> [THE PROBLEM]:
Check each line of the data below for the word "down", then extract the ones that have it.

> [EXTRACTED MATERIAL]:
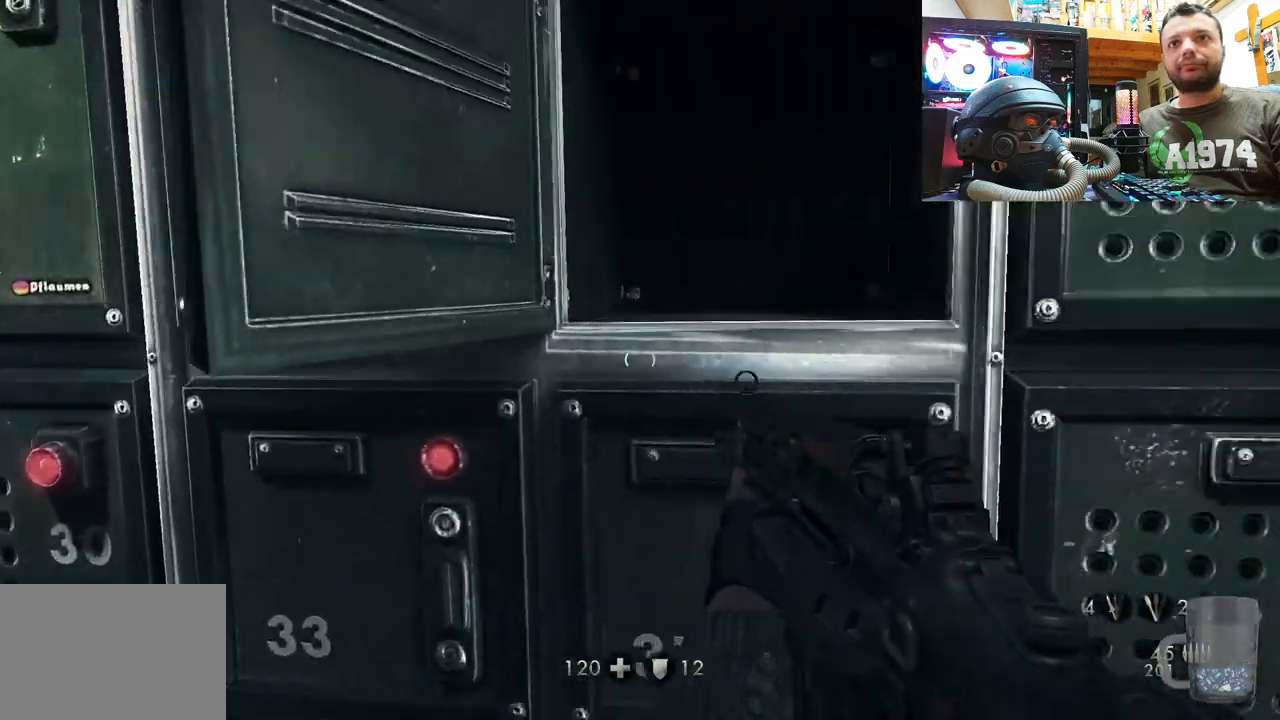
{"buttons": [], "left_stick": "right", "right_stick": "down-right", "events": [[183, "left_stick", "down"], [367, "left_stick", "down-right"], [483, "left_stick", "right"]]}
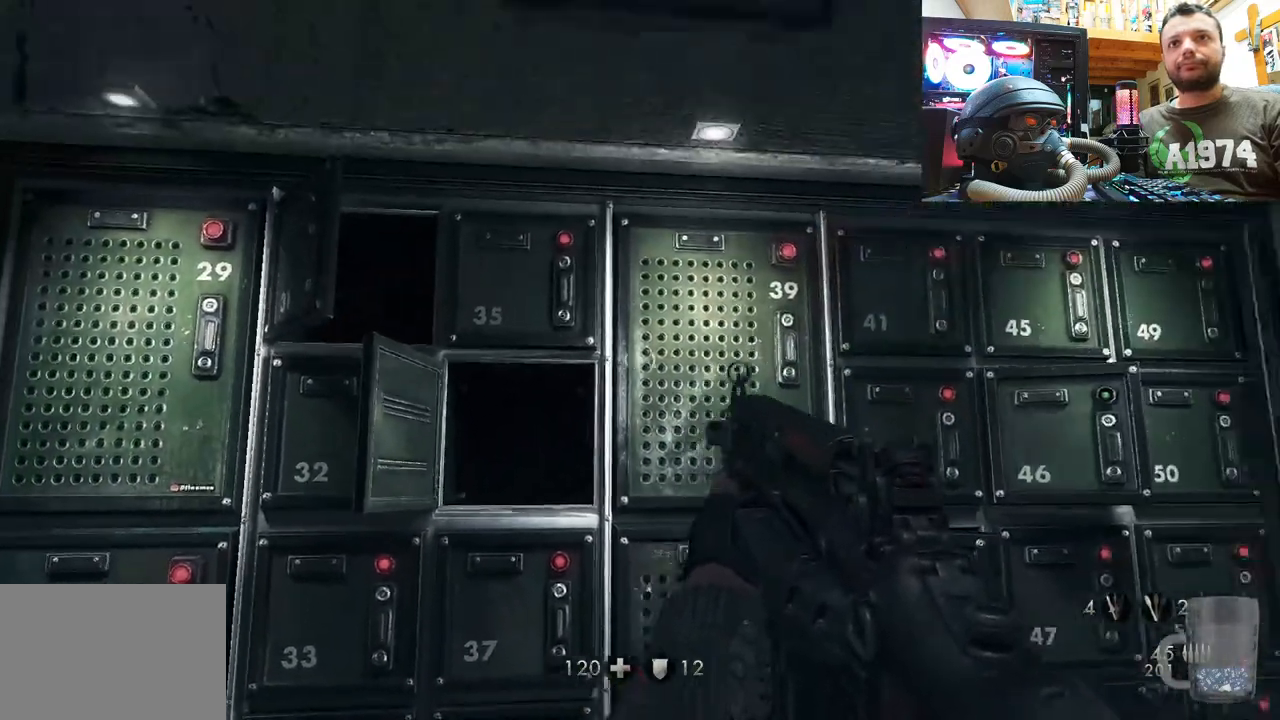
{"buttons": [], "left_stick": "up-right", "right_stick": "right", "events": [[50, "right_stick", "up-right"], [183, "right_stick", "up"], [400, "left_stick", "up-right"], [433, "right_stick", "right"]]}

--

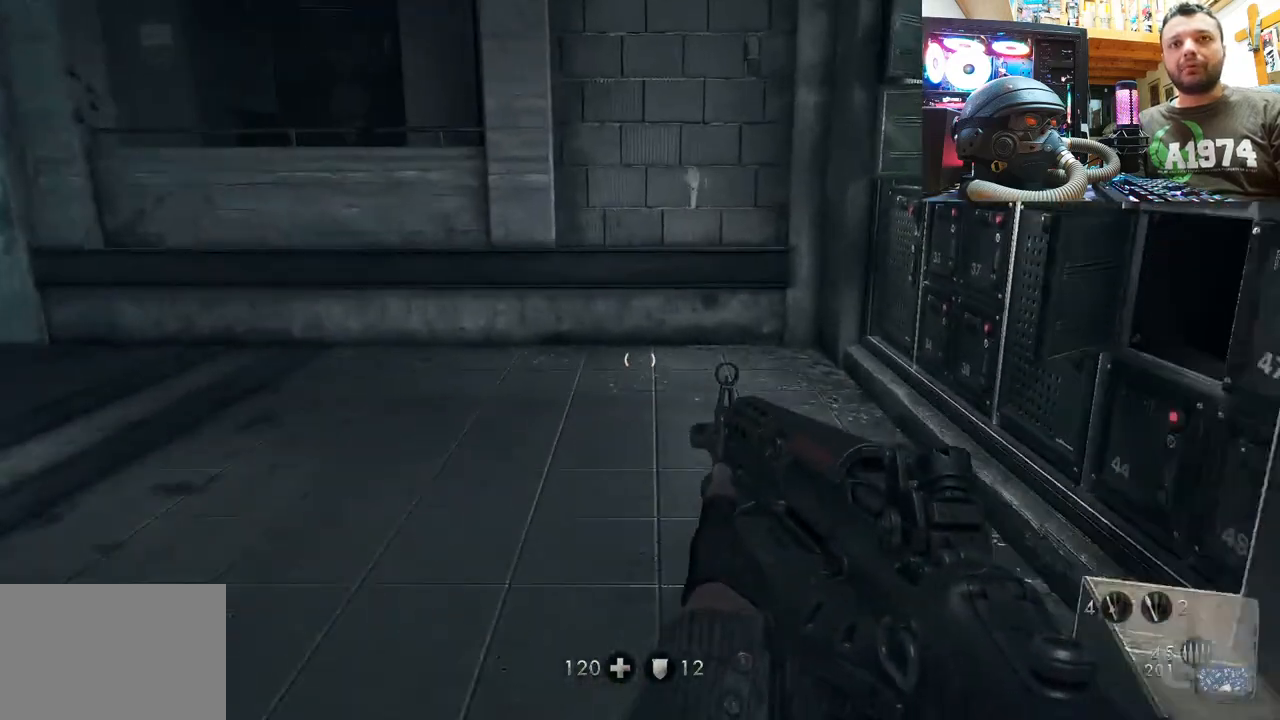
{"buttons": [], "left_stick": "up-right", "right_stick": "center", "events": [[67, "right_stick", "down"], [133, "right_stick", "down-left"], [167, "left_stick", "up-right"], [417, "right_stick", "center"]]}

> [RESPONSE]:
{"buttons": [], "left_stick": "right", "right_stick": "down-right", "events": [[183, "left_stick", "down"], [367, "left_stick", "down-right"], [483, "left_stick", "right"]]}
{"buttons": [], "left_stick": "up-right", "right_stick": "center", "events": [[67, "right_stick", "down"], [133, "right_stick", "down-left"], [167, "left_stick", "up-right"], [417, "right_stick", "center"]]}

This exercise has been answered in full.